ABOUT THIS TASK >>
Pick out all lines with the word "width" from the records that follow.

Collection entries
####################

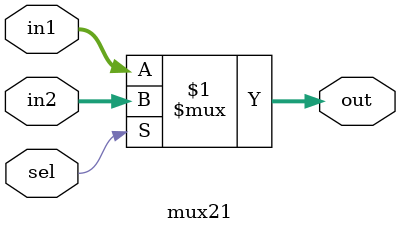
<source format=v>
`timescale 1ns/10ps
module mux21 #(parameter width=16)(
  input sel,
  input [width-1:0] in1, in2,
  output [width-1:0] out);

  assign out = (sel)? in2 : in1;
endmodule



</source>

####################

SOLUTION FOR THIS TASK >>
module mux21 #(parameter width=16)(
  input [width-1:0] in1, in2,
  output [width-1:0] out);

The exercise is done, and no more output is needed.